#### 本文:
==========

夏目漱石は日本語と英語を格闘させて彼の文学を創造していった
しかし一歩外に出ると、ロンドン子たちの話す英語がまったくわからない。イギリス人はジョークが好きである。彼らの会話は必ずジョークにむかって突き進んでいく。そしてパンチライン、そのジョークの落ちが放たれると誰もがどっと笑う。しかし漱石にはそのジョークについていけない、パンチラインがまったくわからない。会話の輪がどっと笑うとき、漱石もまたその場にあわせて仕方なく笑う。彼はそんな自分を嫌悪したはずだ。おれの英語は、世間話の低俗なオヤジギャグ程度のジョークもわからないのか、おれの英語とは所詮御殿場の兎程度のものだったのか、と。
彼もまた今日の語学留学生たちのように、二年も留学すればそこそこの英会話ができるようになるだろうといった思いで英国に渡ったのかもしれない。イギリス人たちの会話の中に入って彼らの放つジョークをともに笑い、自分もまた諧謔あふれたパンチラインの二つや三つぐらい放つことができるようになるだろうと。しかし事態はそんな生易しいものではなかった。二年どころか三年四年、いや十年その地に踏みとどまっても御殿場の兎はどこまでいっても御殿場の兎なのだ。御殿場の兎は御殿場の兎に徹する以外にないと悟ったからこそ、漱石はさっさと引きこもってしまった。
こうしてみてくると、漱石はイギリス留学中に、いくつかの日本人最初の元祖的行動を引き起こした人物ということになる。引きこもりの元祖であり、語学留学挫折の元祖であり、日本人の英語とは御殿場の兎程度のものだということを悟った元祖だったという具合に。なにやら悪魔の書は、英語と格闘した明治の人間たちの戦いの表裏──成功と挫折、勝利と敗北を描くためにこの章の最後に漱石を登場させたかのようだ。
引きこもって格闘していた文学論にも挫折して、なにもかも不本意なみじめな英国留学であったが、日本に戻ってくると破格な地位を与えられる。第一高等学校の教授に栄転したばかりか、かの小泉八雲の後任として東京帝国大学講師の椅子を与えられるのである。さすがにその椅子を提示されたとき漱石は驚きあわてて、自分にはとうてい小泉先生のあとをついで講義する力量はないと辞退するものの聞き入れられず、こんなことならもっと英国でまじめに勉強してくればよかったと鏡子に漏らしている。鏡子はその頃の漱石のことをこう語っている。
「さて四月の新学期から学校に出ましたが、大学が六時間、一校が二十時間、講義のノオトを作ったりして、ずいぶん勉強していたようです。けれども学校は、ねっから面白くないらしく、自分では外国で計画していた著述でもしたい様子でしたが、これまでの行きがかりもあり、ほかに生活費を得る道もないので、目をつぶって学校に出ていたようです。しかしいやだいやだと口ではいっても、根が義務観念の強い人ですから、滅多に休んだり遅刻したりするようなことはありませんでした。かてて加えて外国から持ってきたあたまの病気が少しもなおらないので、なおすべてのことが面白くない様子でした」

==========

#### 提供資料:
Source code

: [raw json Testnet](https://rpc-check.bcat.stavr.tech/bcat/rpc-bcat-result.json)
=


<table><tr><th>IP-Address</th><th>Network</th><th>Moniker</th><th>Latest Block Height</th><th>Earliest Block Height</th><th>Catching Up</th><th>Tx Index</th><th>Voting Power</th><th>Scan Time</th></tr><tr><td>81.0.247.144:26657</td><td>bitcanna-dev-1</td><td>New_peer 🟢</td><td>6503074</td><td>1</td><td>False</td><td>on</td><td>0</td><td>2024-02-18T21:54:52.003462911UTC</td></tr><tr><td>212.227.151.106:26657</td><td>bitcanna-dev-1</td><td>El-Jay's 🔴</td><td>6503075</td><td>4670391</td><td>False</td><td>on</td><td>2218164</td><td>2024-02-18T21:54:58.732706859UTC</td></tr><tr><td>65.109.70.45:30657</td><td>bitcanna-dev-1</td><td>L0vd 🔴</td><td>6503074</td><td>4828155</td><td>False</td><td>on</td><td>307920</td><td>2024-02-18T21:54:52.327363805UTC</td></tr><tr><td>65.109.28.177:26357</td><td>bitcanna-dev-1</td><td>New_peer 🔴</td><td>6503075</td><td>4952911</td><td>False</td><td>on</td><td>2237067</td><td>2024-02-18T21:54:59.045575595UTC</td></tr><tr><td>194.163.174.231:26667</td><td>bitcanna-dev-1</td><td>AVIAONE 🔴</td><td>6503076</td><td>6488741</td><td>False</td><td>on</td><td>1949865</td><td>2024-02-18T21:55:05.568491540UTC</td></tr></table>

==========

#### 練習問題:
a) 本文のうち、「彼もまた今日の語学留学生たち」から始まって「っさと引きこもってしまった。」まで続く部分を、一字も変えずに書き写してください。
b) 本文によると、帰国した漱石は誰の後任として東京帝国大学講師の椅子を与えられましたか。

#### 解答:
a)
彼もまた今日の語学留学生たちのように、二年も留学すればそこそこの英会話ができるようになるだろうといった思いで英国に渡ったのかもしれない。イギリス人たちの会話の中に入って彼らの放つジョークをともに笑い、自分もまた諧謔あふれたパンチラインの二つや三つぐらい放つことができるようになるだろうと。しかし事態はそんな生易しいものではなかった。二年どころか三年四年、いや十年その地に踏みとどまっても御殿場の兎はどこまでいっても御殿場の兎なのだ。御殿場の兎は御殿場の兎に徹する以外にないと悟ったからこそ、漱石はさっさと引きこもってしまった。

b) 小泉八雲の後任です。